EAS is usually caused by neuroendocrinological carcinoma, mainly SCLC (45%), thymic carcinoma (15%), bronchus carcinoid (10%), pancreas islet-cell carcinoma (10%), chromaffin tumor (2%), and oophoroma (1%), as well as some other rare causes[17-19]. Cushing’s syndrome caused by SCLC with ectopic ACTH production is reported to occur in 1.6%–4.5% of patients with SCLC[11]. Qualitative diagnosis of EAS is based on clinical manifestations and hormonal tests[20]. Localization of EAS is based on CT, magnetic resonance imaging and octreotide scan, which is effective in detecting minor lesions[21]. Measurement of ACTH and cortisol concentrations and performance of a high-dose dexamethasone suppression test are useful methods for diagnosis of EAS. CT, positron emission tomography-CT and bronchoscopic biopsy confirmed the diagnosis of SCLC. The median survival time of patients with SCLC with EAS is short[22]. For EAS, surgery remains the optimal treatment in all forms of Cushing’s syndrome[23]. Some reports showed that metyrapone, ketoconazole and octreotide are effective but not widely used due to the adverse effects and long onset of action[24-26].
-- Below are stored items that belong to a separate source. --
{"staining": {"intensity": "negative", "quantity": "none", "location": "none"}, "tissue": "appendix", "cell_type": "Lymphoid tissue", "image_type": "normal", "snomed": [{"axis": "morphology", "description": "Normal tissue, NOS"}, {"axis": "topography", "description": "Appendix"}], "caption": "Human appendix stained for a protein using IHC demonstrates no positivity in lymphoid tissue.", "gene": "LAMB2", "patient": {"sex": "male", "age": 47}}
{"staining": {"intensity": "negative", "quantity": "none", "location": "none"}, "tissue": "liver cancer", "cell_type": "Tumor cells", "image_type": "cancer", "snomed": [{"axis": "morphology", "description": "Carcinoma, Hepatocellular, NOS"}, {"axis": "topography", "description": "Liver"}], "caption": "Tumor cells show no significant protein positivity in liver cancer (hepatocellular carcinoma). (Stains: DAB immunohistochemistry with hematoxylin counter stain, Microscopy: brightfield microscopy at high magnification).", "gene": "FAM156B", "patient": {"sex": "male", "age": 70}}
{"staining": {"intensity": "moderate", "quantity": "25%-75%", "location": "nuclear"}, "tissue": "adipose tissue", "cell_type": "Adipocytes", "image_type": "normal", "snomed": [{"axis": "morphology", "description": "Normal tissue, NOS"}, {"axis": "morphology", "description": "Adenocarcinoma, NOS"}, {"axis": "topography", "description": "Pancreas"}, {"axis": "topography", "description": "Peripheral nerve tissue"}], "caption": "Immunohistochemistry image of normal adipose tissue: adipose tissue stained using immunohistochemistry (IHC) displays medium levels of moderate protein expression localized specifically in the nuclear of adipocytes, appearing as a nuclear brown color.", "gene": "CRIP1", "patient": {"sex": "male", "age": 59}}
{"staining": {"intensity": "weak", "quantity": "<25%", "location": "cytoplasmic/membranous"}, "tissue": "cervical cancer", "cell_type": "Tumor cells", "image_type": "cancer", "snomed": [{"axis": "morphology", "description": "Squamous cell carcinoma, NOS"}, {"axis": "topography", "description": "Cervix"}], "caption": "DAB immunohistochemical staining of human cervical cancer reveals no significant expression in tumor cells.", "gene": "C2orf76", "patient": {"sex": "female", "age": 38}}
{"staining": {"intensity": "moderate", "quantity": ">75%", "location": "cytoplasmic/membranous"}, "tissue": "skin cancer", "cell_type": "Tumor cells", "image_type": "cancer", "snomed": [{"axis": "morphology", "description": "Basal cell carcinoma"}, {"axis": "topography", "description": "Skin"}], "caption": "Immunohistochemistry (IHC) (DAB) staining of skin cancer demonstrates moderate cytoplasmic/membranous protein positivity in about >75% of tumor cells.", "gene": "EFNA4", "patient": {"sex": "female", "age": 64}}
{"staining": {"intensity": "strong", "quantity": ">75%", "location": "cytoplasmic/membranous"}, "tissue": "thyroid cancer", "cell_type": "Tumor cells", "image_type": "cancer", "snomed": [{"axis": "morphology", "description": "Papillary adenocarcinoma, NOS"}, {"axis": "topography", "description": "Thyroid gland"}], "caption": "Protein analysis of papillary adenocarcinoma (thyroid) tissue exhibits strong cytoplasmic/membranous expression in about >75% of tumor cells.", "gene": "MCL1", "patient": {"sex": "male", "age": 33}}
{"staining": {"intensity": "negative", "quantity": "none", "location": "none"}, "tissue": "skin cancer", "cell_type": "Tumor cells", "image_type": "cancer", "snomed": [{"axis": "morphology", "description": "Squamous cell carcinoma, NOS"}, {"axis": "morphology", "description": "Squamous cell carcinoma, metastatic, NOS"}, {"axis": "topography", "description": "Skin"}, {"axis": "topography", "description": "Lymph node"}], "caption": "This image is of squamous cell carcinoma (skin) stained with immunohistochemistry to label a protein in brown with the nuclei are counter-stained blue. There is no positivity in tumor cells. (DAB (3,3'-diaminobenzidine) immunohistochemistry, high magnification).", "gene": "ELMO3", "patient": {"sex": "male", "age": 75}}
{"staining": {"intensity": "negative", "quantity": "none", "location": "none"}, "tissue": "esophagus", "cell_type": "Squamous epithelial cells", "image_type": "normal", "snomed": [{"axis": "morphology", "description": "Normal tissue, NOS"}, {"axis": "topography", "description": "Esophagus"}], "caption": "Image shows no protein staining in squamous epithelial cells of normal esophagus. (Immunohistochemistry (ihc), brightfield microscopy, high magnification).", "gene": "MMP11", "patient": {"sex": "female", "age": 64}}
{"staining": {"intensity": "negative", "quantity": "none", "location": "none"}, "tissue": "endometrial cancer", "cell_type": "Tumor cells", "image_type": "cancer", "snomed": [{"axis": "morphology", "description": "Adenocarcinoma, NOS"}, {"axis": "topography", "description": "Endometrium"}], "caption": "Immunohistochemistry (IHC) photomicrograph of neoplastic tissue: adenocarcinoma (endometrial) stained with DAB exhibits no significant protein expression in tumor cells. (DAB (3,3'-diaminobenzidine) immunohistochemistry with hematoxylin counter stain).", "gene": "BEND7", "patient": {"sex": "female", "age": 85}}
Available evidence on the relationship between SCLC and diabetes is limited. Several studies have confirmed that 8%–18% of cancer patients have diabetes mellitus, and type 2 diabetes mellitus is believed to be a risk factor for several solid tumors[27-30]. Furthermore, clinical studies have indicated that patients with both cancer and diabetes usually have a poor prognosis[31,32]. Xu et al[33] reported that treatment of diabetes using metformin can improve prognosis of SCLC based on their results including 79 SCLC patients with diabetes. Thus, diabetes might play an important role in the development and prognosis of cancer[34,35]. Early diagnosis of diabetes might be indicative of the later detection of several cancers such as LC. Unfortunately, the underlying mechanism remains unclear. We think that hypercortisolism induced by EAS might paly a key role in the dysfunction of glucose homeostasis, which provokes hyperglycemia. Thus, high blood glucose level is not simply a reflection of diabetes, but might also be a manifestation of serious disorders that require clinicians to take notice.

CONCLUSION

The conclusion of the current findings is that SCLC might start with diabetes mellitus. High blood glucose level is not simply a reflection of diabetes, and might be a manifestation of serious disorders that requires attention from clinicians. Increased cortisol and hypokalemia were the most significant factors in our patients’ conditions, which should be monitored carefully during treatment. Furthermore, early and accurate diagnosis of SCLC patients with diabetes is essential for prognosis.